Hacker News

handoflixue 14 hours ago [ - ]

> But if you show them a jailbreak of their model that bypasses their safety, they'll tell you that any model can eventually be jailbroken so don't worry about safety.

They claim two things:

1) The specific, available jailbreak for Fable 5 is not dangerous - this has been confirmed by multiple experts, and there is no credible evidence against this claim (in other words, Anthropic is probably correct)

2) It is impossible to build an LLM that is immune to all jailbreaks. Again, there is no credible evidence against this claim, i.e. Anthropic is again entirely correct.

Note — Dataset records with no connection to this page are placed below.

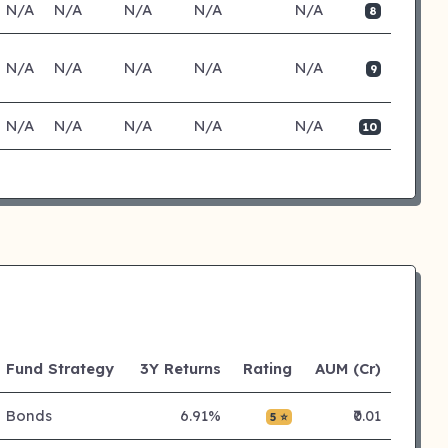
N/A
N/A
N/A
N/A
N/A
8
N/A
N/A
N/A
N/A
N/A
9
N/A
N/A
N/A
N/A
N/A
10
Fund Strategy
3Y Returns
Rating
AUM (Cr)
Bonds
6.91%
₹0.01
5 ⭐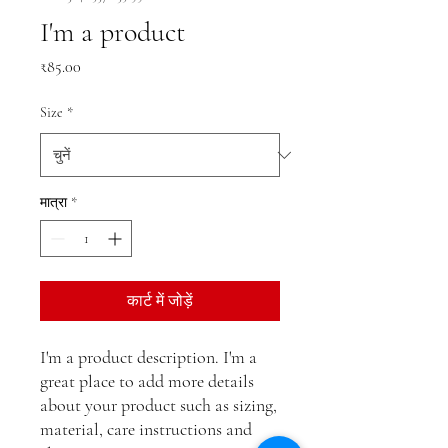
I'm a product
मूल्य
₹85.00
Size
*
मात्रा
*
कार्ट में जोड़ें
I'm a product description. I'm a 
great place to add more details 
about your product such as sizing, 
material, care instructions and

If #1 was false, they could just publish the details of the jailbreak - it supposedly only works on Fable 5, so there's no possible danger.

If #2 was false, surely some other LLM lab would have done it by now. Especially since a number of governments have made it clear there is a market for such a project.

mcintyre1994 14 hours ago [ - ]

Supposedly the details of the ‘jailbreak’ are that you give it insecure code and say “fix this code”, and it does, and then you ask it for test scripts and that’s effectively an exploit against the unfixed code.

If true then I have no idea how anyone’s going to release a useful model that doesn’t have the same jailbreak. https://www.theregister.com/security/2026/06/15/feds-freaked...

handoflixue 12 hours ago [ - ]

If that's the extent of the jailbreak, then the government should have banned every existing LLM - their story only makes sense if there's some Fable-specific capability that got unlocked.

le-mark 9 hours ago [ - ]

There’s no logic to it, blocking fable was retaliation and market manipulation by the current admin, nothing more. Poorly conceived as well.

Charon77 12 hours ago [ - ]

> If #2 was false, surely some other LLM lab would have done it by now.

This is a logical flaw. LLM that is immune to jailbreak _could_ exist, but not yet, or maybe nobody talks about it. Yes there's a market, but all of these AI boom is too recent to make any claims.

gf000 12 hours ago [ - ]

Like how would you even define what a jailbreak is?

Charon77 11 hours ago [ - ]

I think pretty much parallel to how social engineering, manipulation, scams work. LLMs are being trained to have human values, prioritizing human lifes, yet people are shocked it will spurt out how to make a nuclear bomb because grandma is being tied to a train track as a hostage.

NavinF 2 hours ago [ - ]

I would also spurt out how to make a nuclear bomb (ie public information you can find using google) if I was told that's what I gotta do to save grandma tied to a train track as a hostage. "AI safety" is such a shit show.

agos 13 hours ago [ - ]

I'm pretty sure that Gödel incompleteness theorem and its consequences pretty much guarantee #2

gwd 12 hours ago [ - ]

I'm guessing you mean, the incompleteness theorem guarantees that nobody can prove their model is un-break-able?

I don't think that's quite what it means. The theorem says that it's impossible to write a function, "will_halt(program, input)", that will be correct for all possible {program, input} pairs. But for a particular program, you may be able to write a proof that it will halt for all inputs -- that's what software verification is about.

The implications here would be that nobody can create a "will_jailbreak(model, input)" function which works for all model/input pairs. But we don't need a general function which works for all model/input pairs; we just need a way to prove that for a specific model, there will be no jailbreaks for any input. As with software verification, this may require that the model be developed in a specific way.

Granted we don't currently know how to make such a proof regarding neural networks; but that's not because of Gödel.

dgellow 12 hours ago [ - ]

Mind to elaborate?

Zababa 10 hours ago [ - ]

No actually I don't think it does and I don't think they're related.

monkey_monkey 12 hours ago [ - ]

Exactly. It's impossible to guarantee #2 doesn't happen (ie protect against all jailbreaks) for any system of sufficient complexity.